● **What the task asks**
Count the lines below that include the word "sexuales" and write that number alone.

● **Input for this task**

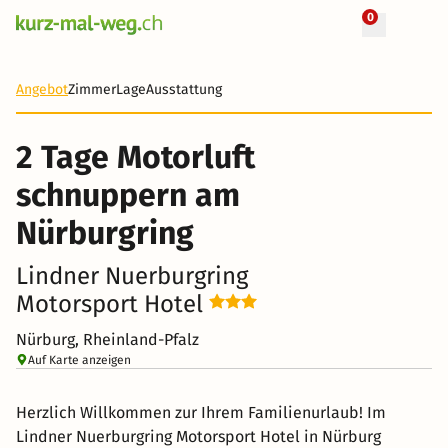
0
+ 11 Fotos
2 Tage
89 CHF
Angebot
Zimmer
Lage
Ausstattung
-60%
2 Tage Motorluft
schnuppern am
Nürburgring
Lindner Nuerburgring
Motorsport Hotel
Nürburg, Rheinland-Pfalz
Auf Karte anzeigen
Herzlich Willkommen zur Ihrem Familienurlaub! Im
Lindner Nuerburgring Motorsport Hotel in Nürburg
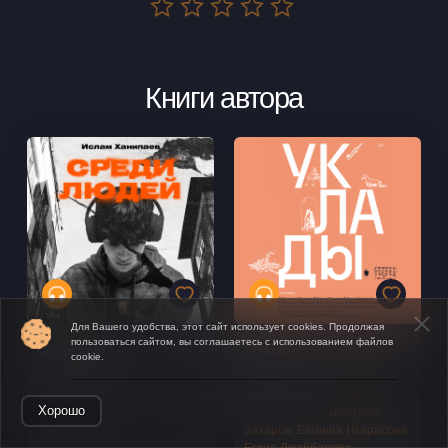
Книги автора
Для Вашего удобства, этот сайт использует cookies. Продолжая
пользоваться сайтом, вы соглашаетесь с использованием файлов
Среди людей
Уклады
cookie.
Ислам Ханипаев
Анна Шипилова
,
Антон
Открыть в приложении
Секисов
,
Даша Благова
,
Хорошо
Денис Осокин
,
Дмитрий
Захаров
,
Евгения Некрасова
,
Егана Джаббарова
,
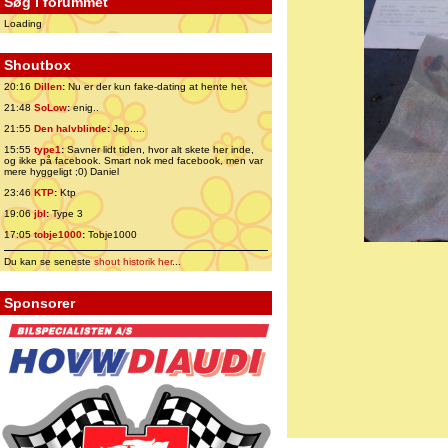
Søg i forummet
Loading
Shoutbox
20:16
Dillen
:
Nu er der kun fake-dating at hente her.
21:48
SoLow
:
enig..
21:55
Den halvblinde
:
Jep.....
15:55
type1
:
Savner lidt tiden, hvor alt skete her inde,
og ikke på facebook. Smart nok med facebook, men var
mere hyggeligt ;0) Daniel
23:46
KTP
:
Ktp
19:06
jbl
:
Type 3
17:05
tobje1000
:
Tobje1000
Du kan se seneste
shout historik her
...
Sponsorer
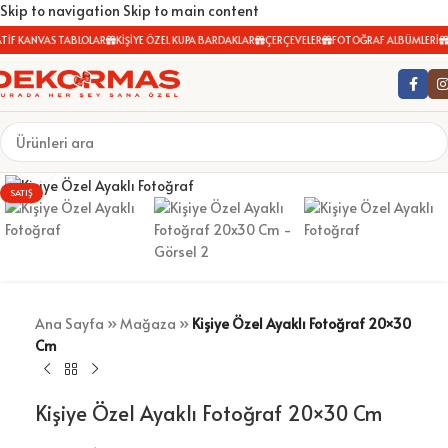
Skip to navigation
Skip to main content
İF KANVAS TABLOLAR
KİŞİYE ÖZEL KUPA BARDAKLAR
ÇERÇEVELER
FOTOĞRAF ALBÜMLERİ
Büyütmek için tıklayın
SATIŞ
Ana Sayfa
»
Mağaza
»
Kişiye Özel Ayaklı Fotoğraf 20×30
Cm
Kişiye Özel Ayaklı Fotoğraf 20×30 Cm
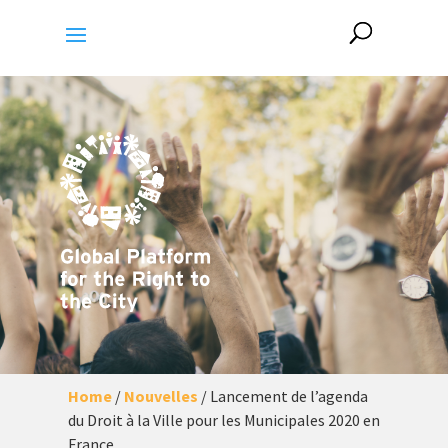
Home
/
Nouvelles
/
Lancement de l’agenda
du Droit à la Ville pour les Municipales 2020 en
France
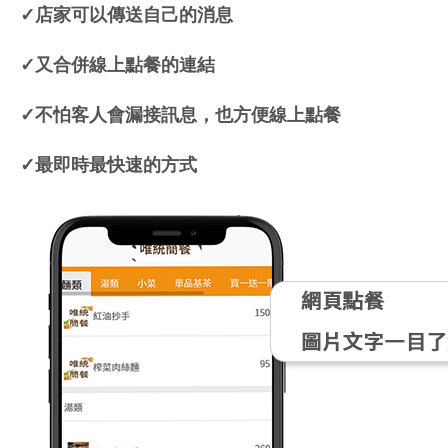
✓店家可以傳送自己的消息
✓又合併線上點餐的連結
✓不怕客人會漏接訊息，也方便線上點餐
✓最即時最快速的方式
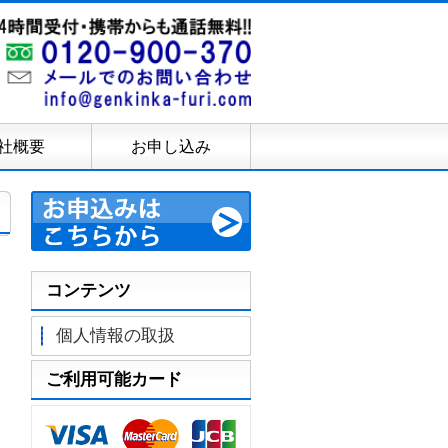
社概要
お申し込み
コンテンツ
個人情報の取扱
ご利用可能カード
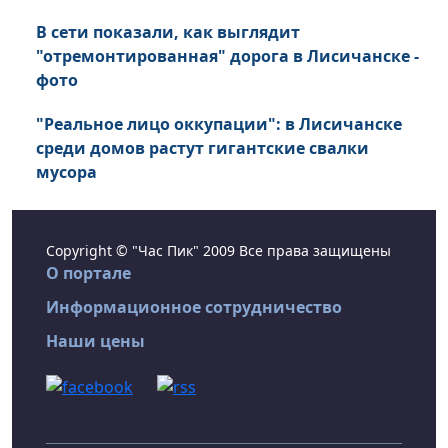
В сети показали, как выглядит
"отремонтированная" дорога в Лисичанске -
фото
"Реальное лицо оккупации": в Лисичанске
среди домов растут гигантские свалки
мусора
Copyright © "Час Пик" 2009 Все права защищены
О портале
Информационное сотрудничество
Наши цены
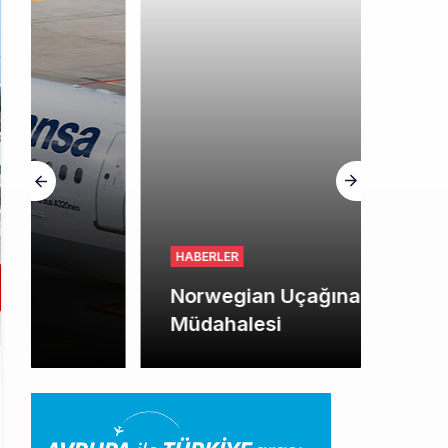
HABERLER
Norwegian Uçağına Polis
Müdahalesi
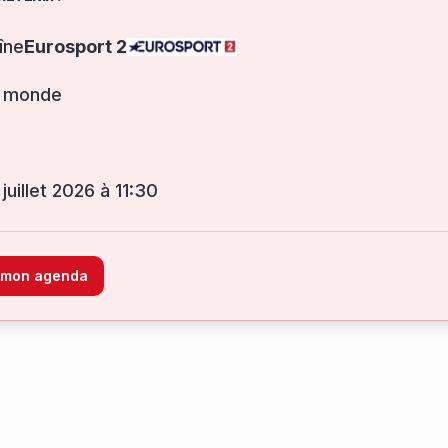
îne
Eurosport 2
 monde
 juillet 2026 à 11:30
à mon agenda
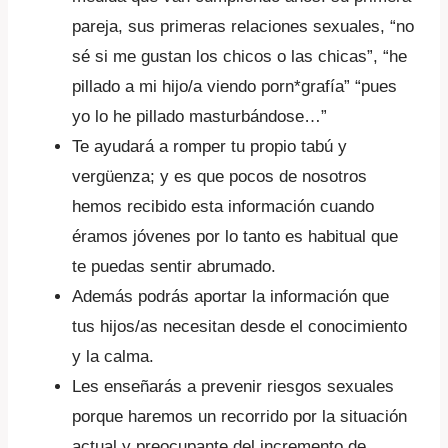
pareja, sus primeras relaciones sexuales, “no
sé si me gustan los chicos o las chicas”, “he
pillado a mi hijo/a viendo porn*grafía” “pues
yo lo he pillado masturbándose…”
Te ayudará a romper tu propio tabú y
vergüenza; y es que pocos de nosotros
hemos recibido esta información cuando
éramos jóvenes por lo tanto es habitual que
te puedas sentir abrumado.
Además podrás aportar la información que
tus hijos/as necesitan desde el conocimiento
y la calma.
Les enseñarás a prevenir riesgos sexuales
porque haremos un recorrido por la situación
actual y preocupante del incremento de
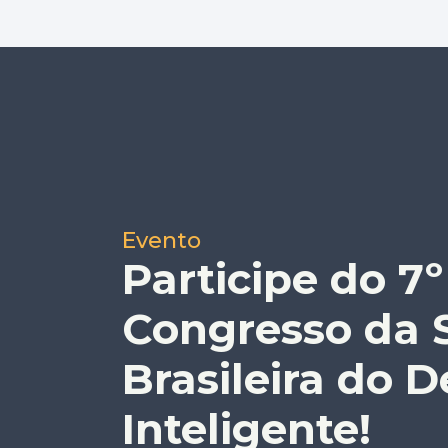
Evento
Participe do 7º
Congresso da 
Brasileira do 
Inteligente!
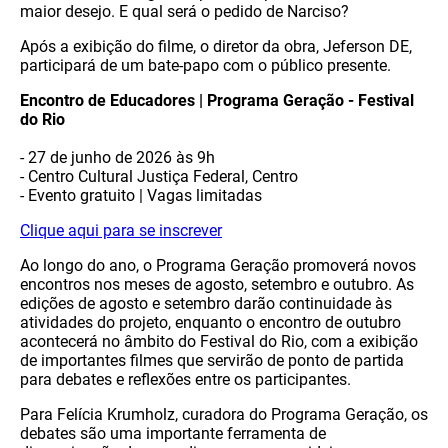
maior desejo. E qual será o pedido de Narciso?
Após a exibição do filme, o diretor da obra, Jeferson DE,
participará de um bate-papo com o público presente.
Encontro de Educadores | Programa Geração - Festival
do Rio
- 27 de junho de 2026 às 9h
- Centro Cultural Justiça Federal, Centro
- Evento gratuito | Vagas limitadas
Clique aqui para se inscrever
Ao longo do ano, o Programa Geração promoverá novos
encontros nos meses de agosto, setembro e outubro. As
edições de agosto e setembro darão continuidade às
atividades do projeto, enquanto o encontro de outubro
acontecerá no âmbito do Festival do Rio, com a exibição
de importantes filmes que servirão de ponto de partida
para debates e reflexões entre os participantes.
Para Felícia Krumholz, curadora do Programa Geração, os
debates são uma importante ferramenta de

● **Solution for this exercise**
2